We use the Late Night Café to discuss all non-food related topics--what we've seen on TV last night, discuss movies-- just about everything under the sun; as long as it's in good taste.

Just browse on the Late Night to see the various topics. And have fun...


----------



## svadhisthana (May 6, 2001)

They remind of grade school...those little round stickers that teachers would put on your spelling tests............*sigh*


----------



## cape chef (Jul 31, 2000)

:crazy: :beer: :talk: :smoking: :roll: :lol:  :bounce: :chef:  
What sre you talking about slavegirl?

cc


----------



## mezzaluna (Aug 29, 2000)

Yeah, Cape Chef, I use :beer: and :smoking: all the time on the reading tests I give! :lol: Boy, would I hear from parents....


----------



## mikelm (Dec 23, 2000)

If you would like a great selection of 
smileys, take a look at...

http://www.plauder-smilies.de/

There are enough to keep you out of mischef for a year or so...

Also links.

Mike :bounce:


----------



## nicko (Oct 5, 2001)

Originally we had the standard set of smilies that came with the software, but M brown is a big fan of smilies so we had to beef up our selection. Now....If only I could get the spell check feature back 

:chef:Talk


----------



## m brown (May 29, 1999)

spal chick woulk be nyce.
:bounce: :bounce: :bounce: :bounce: :bounce:


----------



## nancya (Apr 30, 2001)

Eye halve a spelling chequer
It came with my pea sea
It plainly marques four my revue
Miss steaks eye kin not sea.

Eye strike a key and type a word
And weight for it two say
Weather eye am wrong oar write
It shows me strait a weigh.

As soon as a mist ache is maid
It nose bee fore two long
And eye can put the error rite
Its rare lea ever wrong.

Eye have run this poem threw it
I'm shore your pleased two no
Its letter perfect awl the weigh,
My chequer tolled me sew.

-Sauce unknown:bounce:


----------



## bekarose (Dec 15, 2001)

That was one of the bestest poems that I've ever had the pleasure of reading!!!! :bounce:  :chef:


----------



## cape chef (Jul 31, 2000)

Hi Bekarose,

Three things come to mind with your post.

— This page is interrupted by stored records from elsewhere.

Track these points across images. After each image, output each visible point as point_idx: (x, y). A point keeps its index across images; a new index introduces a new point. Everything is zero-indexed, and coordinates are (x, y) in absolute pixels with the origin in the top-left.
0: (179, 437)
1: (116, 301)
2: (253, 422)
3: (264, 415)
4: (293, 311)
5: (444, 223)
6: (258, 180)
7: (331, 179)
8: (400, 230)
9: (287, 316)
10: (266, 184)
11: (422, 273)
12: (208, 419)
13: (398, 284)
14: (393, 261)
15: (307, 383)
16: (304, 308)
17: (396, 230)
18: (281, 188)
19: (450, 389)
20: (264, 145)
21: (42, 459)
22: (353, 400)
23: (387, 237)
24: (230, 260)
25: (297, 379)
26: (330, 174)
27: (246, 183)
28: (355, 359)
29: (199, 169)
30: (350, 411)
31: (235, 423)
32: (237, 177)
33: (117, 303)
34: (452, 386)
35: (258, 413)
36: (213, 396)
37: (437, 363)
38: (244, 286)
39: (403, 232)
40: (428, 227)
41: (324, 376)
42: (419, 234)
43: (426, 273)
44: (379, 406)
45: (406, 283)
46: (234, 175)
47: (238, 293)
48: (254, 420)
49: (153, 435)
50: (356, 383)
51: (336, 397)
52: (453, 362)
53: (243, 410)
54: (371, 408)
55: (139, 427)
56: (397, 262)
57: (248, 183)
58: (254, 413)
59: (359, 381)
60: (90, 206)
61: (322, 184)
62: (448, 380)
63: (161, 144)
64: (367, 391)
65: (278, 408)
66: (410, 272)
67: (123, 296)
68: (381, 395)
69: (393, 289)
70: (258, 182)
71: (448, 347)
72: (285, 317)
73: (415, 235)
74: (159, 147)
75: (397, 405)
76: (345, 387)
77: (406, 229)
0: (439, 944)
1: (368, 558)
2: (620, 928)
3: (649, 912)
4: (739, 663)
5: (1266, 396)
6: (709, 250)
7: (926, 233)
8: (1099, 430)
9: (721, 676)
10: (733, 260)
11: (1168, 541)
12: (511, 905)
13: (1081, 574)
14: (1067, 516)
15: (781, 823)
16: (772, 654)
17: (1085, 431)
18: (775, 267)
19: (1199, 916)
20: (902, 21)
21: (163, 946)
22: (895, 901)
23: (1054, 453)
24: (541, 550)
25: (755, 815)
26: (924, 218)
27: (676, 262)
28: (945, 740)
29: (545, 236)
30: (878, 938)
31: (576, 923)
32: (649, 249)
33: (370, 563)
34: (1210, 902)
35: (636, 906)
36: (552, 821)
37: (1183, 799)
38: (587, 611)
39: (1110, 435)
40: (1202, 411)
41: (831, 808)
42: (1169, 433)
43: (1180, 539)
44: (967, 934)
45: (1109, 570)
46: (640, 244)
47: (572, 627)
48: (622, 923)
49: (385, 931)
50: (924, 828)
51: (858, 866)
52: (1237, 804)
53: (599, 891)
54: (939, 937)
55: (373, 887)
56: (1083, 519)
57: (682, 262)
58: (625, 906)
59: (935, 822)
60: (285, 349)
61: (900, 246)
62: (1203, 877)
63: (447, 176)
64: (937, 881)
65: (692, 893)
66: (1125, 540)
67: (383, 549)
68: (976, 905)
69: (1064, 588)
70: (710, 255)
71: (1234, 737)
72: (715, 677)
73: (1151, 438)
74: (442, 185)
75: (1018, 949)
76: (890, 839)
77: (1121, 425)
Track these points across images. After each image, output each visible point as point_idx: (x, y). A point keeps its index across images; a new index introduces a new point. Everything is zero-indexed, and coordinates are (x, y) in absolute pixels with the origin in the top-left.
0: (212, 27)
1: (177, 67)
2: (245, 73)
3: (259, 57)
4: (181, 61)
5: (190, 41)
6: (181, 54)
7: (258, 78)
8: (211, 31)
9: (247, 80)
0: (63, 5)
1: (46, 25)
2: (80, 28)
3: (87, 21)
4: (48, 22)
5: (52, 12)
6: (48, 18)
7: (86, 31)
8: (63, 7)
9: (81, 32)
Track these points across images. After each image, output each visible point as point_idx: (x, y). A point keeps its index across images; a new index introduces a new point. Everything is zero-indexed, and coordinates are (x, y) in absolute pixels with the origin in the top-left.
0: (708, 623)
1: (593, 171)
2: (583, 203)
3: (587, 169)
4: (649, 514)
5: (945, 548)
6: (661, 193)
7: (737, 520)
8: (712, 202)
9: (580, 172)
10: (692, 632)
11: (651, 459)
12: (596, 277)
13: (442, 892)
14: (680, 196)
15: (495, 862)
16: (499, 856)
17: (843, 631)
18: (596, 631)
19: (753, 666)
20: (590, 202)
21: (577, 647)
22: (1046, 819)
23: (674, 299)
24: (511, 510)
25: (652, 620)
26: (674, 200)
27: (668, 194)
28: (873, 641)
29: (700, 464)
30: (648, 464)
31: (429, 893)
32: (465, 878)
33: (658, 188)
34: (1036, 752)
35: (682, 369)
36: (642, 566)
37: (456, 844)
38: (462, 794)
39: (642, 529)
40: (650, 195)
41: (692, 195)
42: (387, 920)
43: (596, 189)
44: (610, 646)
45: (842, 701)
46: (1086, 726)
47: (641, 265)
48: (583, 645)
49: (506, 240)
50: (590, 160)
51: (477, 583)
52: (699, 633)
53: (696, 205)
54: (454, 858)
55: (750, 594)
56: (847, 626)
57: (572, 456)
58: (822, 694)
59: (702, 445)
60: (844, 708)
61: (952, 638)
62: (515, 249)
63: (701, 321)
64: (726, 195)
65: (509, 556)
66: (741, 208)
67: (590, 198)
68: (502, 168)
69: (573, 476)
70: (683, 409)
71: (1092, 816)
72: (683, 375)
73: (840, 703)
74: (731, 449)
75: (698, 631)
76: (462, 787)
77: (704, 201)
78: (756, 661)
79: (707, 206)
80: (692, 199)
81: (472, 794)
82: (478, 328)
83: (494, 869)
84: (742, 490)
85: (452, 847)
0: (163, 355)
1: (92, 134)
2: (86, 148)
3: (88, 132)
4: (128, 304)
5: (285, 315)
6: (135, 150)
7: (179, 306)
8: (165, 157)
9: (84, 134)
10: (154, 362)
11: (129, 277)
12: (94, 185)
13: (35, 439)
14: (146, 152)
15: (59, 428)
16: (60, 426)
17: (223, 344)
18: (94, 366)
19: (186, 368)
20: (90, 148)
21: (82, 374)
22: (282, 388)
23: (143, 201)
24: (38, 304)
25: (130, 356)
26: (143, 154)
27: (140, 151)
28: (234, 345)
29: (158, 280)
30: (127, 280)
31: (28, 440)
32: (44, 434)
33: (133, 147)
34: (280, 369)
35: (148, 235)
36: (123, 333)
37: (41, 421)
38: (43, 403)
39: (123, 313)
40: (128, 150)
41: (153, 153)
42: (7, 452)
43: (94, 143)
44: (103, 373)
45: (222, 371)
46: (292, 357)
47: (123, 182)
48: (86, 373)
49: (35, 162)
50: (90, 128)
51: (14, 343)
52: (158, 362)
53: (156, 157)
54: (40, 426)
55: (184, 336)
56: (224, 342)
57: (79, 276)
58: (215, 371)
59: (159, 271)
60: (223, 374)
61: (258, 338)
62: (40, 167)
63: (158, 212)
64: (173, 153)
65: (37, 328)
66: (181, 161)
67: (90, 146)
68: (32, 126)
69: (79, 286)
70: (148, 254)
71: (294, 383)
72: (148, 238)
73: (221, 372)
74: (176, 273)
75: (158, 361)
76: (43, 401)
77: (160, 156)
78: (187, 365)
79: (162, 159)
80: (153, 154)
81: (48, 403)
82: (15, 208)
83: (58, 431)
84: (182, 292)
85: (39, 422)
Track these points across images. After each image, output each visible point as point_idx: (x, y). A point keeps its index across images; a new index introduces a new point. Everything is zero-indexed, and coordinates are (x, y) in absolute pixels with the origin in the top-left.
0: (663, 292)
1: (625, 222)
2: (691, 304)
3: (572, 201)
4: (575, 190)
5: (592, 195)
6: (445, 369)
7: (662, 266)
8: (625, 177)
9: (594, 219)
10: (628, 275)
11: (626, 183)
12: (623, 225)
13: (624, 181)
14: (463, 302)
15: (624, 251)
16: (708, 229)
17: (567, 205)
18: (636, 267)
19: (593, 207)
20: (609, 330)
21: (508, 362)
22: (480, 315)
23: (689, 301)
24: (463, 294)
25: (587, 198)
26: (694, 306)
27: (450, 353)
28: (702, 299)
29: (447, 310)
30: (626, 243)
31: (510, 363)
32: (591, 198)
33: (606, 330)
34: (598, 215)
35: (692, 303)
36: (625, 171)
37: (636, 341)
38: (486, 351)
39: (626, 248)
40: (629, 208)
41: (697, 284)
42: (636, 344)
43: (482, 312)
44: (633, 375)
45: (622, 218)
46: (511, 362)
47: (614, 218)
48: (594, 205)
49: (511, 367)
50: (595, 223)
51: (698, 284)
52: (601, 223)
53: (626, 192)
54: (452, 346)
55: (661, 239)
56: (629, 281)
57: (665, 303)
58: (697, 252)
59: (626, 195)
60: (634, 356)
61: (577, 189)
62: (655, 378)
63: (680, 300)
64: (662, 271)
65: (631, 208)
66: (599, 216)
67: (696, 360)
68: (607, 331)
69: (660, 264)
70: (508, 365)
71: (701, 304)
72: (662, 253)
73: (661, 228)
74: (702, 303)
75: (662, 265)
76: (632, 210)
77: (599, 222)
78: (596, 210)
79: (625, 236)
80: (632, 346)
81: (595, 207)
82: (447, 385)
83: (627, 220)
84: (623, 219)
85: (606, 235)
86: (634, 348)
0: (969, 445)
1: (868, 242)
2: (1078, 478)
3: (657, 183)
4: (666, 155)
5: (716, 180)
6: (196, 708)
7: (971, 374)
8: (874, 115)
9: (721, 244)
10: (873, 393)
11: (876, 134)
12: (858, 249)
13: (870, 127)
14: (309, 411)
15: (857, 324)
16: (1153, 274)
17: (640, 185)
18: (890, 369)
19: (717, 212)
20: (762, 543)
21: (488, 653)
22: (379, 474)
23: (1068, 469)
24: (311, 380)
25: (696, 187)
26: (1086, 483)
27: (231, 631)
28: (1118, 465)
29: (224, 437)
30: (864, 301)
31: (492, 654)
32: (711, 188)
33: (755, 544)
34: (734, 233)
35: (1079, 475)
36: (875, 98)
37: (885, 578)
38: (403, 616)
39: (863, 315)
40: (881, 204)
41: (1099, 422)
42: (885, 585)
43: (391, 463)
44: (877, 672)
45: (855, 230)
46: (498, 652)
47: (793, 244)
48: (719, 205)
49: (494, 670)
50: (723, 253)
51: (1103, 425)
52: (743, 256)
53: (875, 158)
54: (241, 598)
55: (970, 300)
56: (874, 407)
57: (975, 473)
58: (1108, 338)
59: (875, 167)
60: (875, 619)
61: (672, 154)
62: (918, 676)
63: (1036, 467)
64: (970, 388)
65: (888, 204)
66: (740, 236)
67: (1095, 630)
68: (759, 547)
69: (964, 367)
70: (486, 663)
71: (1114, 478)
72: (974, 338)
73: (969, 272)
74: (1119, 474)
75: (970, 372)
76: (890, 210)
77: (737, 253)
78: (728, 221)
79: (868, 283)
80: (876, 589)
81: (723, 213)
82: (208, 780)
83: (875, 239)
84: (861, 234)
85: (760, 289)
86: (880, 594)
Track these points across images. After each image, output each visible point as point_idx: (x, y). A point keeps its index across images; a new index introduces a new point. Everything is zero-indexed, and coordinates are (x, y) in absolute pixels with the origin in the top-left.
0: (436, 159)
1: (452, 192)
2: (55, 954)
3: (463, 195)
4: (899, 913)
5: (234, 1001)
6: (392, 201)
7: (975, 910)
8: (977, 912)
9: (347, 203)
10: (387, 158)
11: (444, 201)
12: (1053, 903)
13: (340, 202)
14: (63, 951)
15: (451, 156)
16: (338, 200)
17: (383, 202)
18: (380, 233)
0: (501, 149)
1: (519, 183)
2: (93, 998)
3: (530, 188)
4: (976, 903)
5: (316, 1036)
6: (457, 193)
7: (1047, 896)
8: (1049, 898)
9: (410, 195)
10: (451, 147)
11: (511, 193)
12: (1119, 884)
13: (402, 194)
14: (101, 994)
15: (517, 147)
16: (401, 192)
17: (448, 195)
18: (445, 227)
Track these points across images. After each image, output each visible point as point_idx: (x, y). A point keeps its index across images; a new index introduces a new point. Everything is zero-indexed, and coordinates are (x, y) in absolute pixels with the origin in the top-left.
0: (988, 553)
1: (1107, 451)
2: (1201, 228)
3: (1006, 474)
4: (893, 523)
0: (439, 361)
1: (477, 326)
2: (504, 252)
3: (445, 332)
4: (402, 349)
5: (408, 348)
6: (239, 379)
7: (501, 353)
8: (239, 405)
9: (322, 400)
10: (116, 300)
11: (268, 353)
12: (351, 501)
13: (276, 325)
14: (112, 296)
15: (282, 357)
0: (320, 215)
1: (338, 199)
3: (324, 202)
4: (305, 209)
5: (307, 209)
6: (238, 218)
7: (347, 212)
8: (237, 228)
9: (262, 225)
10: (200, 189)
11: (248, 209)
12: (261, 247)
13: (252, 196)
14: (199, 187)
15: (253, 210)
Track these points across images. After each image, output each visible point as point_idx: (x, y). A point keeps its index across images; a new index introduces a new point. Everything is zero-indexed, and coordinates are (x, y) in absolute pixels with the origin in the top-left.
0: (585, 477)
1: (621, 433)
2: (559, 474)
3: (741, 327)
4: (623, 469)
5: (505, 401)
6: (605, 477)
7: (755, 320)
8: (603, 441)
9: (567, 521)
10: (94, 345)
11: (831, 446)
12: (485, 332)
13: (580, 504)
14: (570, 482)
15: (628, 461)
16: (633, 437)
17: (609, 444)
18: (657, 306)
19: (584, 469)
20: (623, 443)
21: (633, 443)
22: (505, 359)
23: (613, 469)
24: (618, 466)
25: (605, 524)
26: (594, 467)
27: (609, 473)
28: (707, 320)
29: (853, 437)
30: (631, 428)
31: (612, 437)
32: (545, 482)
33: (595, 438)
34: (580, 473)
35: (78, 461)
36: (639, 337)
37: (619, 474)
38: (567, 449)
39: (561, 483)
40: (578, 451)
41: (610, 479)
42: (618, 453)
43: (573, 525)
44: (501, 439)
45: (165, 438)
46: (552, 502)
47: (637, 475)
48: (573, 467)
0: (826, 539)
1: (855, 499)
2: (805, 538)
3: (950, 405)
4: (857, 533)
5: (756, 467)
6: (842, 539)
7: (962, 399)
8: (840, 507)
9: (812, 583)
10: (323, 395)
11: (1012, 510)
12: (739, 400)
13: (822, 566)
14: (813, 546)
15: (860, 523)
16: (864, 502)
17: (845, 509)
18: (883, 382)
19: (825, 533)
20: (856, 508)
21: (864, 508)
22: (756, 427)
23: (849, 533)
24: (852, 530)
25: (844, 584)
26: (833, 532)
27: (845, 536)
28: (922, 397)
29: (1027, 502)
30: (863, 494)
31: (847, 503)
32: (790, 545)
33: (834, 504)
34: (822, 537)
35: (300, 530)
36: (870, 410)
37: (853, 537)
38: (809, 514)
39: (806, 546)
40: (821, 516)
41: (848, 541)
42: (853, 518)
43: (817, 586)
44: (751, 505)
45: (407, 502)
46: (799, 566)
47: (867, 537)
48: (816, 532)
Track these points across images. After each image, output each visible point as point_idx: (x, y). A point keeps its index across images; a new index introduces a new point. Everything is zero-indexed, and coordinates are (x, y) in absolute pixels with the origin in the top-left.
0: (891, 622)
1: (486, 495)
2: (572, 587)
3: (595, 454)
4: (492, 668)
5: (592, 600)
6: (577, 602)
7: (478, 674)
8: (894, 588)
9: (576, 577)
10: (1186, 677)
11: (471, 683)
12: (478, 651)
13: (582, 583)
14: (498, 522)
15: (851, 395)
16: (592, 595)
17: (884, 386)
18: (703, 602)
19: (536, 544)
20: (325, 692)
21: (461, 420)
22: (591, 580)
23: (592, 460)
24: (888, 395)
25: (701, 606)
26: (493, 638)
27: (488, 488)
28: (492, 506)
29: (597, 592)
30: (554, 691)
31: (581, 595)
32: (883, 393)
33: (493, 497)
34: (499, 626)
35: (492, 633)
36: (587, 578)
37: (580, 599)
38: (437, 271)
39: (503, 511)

1. I have a daughter named Becca
2. I have another daughter whose middle name is rose
3. Thank you for posting to this thread because I had not read nancys poam and it is to funny.

Nancy...I think I have the same spell check program as yours  
cc


----------



## nicko (Oct 5, 2001)

Spell would be nice that is for sure. It was a free service that so many other dot com's realized they couldn't make money giving their service away.

But hey, ChefTalk is still free.


----------



## kimmie (Mar 13, 2001)

We shall live with the miss takes...


----------